Te = 134*(1^5*5^1 /(5^1-(134*5^1))) = one minute, which is considerably fast for someone with such a low IQ.
You never defined Te. Also, you equation as presented gives an answer of Te = -1.007... seconds. Which is not the same as one minute. Not to mention my disapproval of made up equations (although I do seem to keep mentioning it...)
So we now have a value for how long it is to learn something related to all previous knowledge, which assumes that the more you learn and remember, the harder it is as you progress, or as you collect too much information. That is assuming that all humans have a finite amount of memory, which seems to hold true since we can remember a life time, but often lose the ability to learn as fast.
Indeed, the possible information retention of humans is largely unknown. Old people seem to have a harder time learning new things, but that might be a function of stubbornness instead of limitations of the mind. But I will concede a possible upper bound on the information a single human brain might hold. But I would also point out that with the possibility of
transhuman improvements, the capacity for information retention may not hold constant across all time (or even in the relatively near future).

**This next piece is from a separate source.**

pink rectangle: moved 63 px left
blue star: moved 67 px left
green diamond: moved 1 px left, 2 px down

If you dont want to assume this, then simple take: (AGE) log(base10) IQ/v^5, where the log assumes that there is no limit on information that can be learned, and that the amount of information stored is relative to time.
I fail to see how this equation is derived. Again, made up equations are not cool. What would the Fonze say?
So the amount of total information in the known Universe, could be defined using time, assuming that no information exsists before we apreciate it. Since the definition of time or the answer to when was related to emotional markers, we know that each experience draws on those markers, and thus as time progress the amount of information would thus grow indefinitely.
It's possible that
black holes might be able to destroy information. So it's possible that this could balance increases in information.
(14^(Time-Te)*S*CB*LB^v)/C = T, where 14 is the sum of all numerical values raised to the power of time, or the point at which it is now untilit is discovered, or Time-Te.
You can't raise something to the power of time, without balancing it on the other side of the equation with a similar exponential (though I doubt such an equation would be meaningful), since the stoichiometry won't balance, and won't even be deterministic. Again, made up equations are bad.
Feel free to tweek with it some, and ask me if any of it is too confusing. Enjoy.
Indeed. I am especially confused by your cavalier use of mathematics without the accompanying statistical analysis of real world data or theoretical underpinnings in information theory.